Any fence has its own limitations.  On many of the items listed above, Dodd-Frank grants significant rule-making discretion to regulators.  In one respect, it is fortunate that Congress chose not to micro-manage an incredibly complex system.   Even Barney Frank told NPR today, “”If you do it too inflexibly, you’re inviting the businesses to get around you. You need to give the regulators discretion. And people said, ‘What’s the guarantee that this discretion bodes well?’ And the answer is: In democracies, there are no guarantees.
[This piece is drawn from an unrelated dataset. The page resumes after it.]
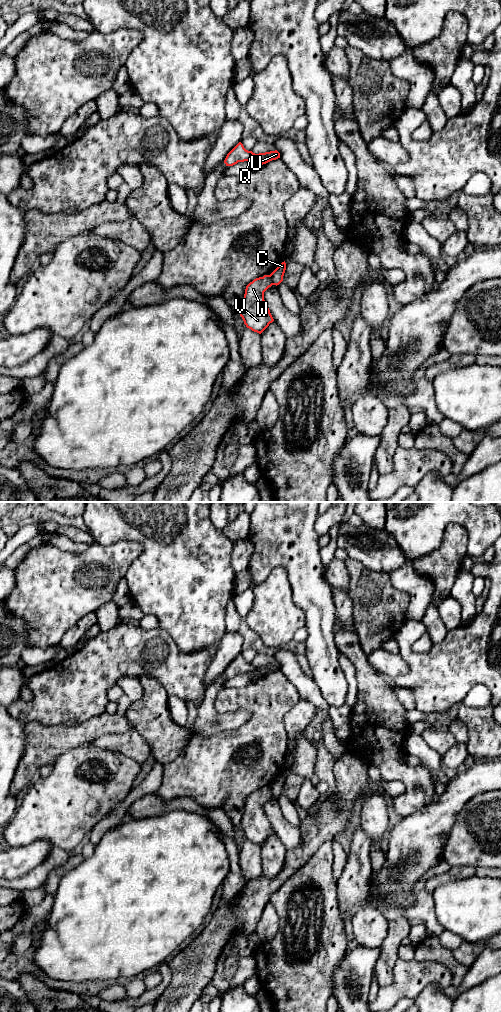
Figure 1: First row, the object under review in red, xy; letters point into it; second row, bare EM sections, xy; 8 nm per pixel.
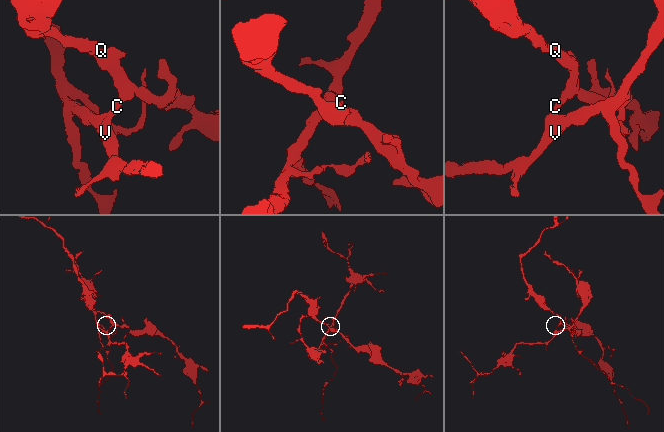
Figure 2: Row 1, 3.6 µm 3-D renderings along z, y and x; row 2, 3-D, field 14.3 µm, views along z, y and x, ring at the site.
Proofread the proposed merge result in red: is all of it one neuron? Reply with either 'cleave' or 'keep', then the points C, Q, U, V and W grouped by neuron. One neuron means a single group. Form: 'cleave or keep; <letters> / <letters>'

Elect good people.”

Might those regulators themselves become victims of “regulatory capture,” the co-opting of regulators by those they must regulate?  Much of the mentality of successful entrepreneurs and business people is aimed at surmounting obstacles in order to grow a business and fulfill its mission.  They will accept the laws and regulations as a constraint and then optimize within and around those bounds.  But the bounds are bounded: the regulations cannot anticipate the ingenuity of business people in the future.  I have sounded similar concerns before (see this, this, this, and this.) 

Above all, this legislation will not “fix” the problem of panics, crashes, and financial system instability.  The authors of The Squam Lake Report suggest that there may be no “fix”: “The economic hardships triggered by the World Financial Crisis have caused government officials and citizens around the world to demand regulatory reforms that will prevent financial crises.  There is no reasonable way to accomplish this goal.  Financial crises have recurred throughout modern history.  …We expect that financial crises will continue to happen for centuries into the future.  Our goal is not to prevent such crises but to reduce their frequency and severity.” [2]  Similarly, Roubini and Mihm wrote, “Far from being the exception, crises are the norm, not only in emerging but in advanced industrial economies.  Crises—unsustainable booms followed by calamitous busts—have always been with us, and with us they will always remain.” [3]

It is said that most dieters successfully lose some pounds—and eventually regain them.  For a person to shed weight and keep it off requires not merely the gimmick of the diet, but actually a transformation of one’s lifestyle, an internal discipline, a wall.  Most dieters aren’t willing to give up the way they used to live: too much food, too little exercise.  They circumvent the wall.  Like the overweight dieter, America is carrying too much debt, is running a negative trade balance, has huge fiscal deficits, and hopes that the dollar will continue to be the stable reserve currency of the world.  The Dodd-Frank Act may have some modest impact on our national health.  But in order for us to avoid the kind of financial instability we’ve just lived through, we’ll have to change our lifestyle: save more, consume and import less, retire later, and for a while, endure more unemployment and perhaps pay more taxes.  Whether Americans have the discipline for this is the main question.  Something there is that doesn’t love a wall.